Sandy had never been called “Bambi” until the winter of her fifteenth year. It was a nickname given by her father’s new girlfriend, a sharp-edged woman named Celeste who meant it as a compliment. “Look at you, with those big, wet eyes and those long, trembling legs. A little Bambi, just trying to stand on the ice.”
By August, her father noticed. But his noticing was a weary thing—a sigh over the breakfast table, a murmured “You need to eat, Sandy,” followed by a phone call to Celeste. The help that arrived was clinical: a therapist in a beige office, a scale that beeped too loud, a prescription bottle with side effects longer than her arm. Bambi Sandy Downward Spiral
She woke up in a hospital room with a brace on her leg and her father crying in a plastic chair. Celeste was not there. The first thing Sandy did was reach for her phone. The second thing she did was put it down.
And for the first time in a long time, Sandy looked up from the floor. Her legs still trembled. Her eyes were still big and wet. But she wasn’t on ice anymore. She was on the ground
The nurse nodded. “Alright, Sandy. Let’s get you standing again.”

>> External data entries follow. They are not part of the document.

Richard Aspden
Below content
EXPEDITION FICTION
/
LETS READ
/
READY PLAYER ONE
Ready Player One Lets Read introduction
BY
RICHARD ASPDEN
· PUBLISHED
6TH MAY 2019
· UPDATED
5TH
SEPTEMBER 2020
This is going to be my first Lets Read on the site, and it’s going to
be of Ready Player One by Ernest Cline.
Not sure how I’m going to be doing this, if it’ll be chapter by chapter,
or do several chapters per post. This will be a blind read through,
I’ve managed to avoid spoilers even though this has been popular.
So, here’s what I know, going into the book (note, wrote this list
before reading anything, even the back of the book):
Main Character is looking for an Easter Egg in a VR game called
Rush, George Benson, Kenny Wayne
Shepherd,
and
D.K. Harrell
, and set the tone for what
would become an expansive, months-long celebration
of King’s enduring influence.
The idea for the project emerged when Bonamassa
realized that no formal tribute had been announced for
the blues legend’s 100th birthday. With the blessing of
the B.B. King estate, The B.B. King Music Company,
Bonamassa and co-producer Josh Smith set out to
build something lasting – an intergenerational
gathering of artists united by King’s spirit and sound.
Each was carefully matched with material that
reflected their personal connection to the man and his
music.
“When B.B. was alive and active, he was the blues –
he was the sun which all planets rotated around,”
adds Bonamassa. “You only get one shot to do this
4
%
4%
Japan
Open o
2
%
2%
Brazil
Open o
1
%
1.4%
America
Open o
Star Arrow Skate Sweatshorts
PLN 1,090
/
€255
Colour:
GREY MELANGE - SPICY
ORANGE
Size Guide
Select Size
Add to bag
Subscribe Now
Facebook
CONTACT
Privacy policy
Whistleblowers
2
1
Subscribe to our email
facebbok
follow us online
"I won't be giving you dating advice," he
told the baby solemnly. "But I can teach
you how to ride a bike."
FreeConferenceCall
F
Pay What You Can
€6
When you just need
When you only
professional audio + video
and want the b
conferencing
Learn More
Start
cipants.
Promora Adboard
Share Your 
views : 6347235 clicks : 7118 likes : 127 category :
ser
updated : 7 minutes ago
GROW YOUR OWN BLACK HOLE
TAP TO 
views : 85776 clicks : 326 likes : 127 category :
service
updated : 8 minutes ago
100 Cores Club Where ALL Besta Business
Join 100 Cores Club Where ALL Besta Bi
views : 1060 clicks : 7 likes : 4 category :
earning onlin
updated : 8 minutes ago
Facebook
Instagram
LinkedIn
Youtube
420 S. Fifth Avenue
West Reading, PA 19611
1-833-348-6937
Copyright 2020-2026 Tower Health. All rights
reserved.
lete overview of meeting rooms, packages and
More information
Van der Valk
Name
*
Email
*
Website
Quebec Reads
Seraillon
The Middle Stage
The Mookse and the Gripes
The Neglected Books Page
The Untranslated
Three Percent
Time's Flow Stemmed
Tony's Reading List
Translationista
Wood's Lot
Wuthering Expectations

The third turn was the fastest. A boy from her chemistry class, quiet and kind, asked her to a party. She went because saying no would require an emotion. At the party, someone handed her a red cup. She drank. Then another. Then something harder, something that burned. For a few hours, the lake dried up. She was in her body again—laughing, dancing, falling. It was a nickname given by her father’s
By spring, the nickname had turned cruel. Boys in the hallway would whisper “Bambi” as she walked past, then pretend to trip, splaying their legs like newborn fawns. She learned to keep her eyes on the floor tiles. One, two, three, four—don’t look up. If she didn’t see them, they couldn’t see her.
In the quiet of the room—machines beeping, rain tapping the window—she realized the spiral had stopped. Not because she was saved. Not because of the crash or the brace or her father’s tears. But because she had hit something solid. The bottom.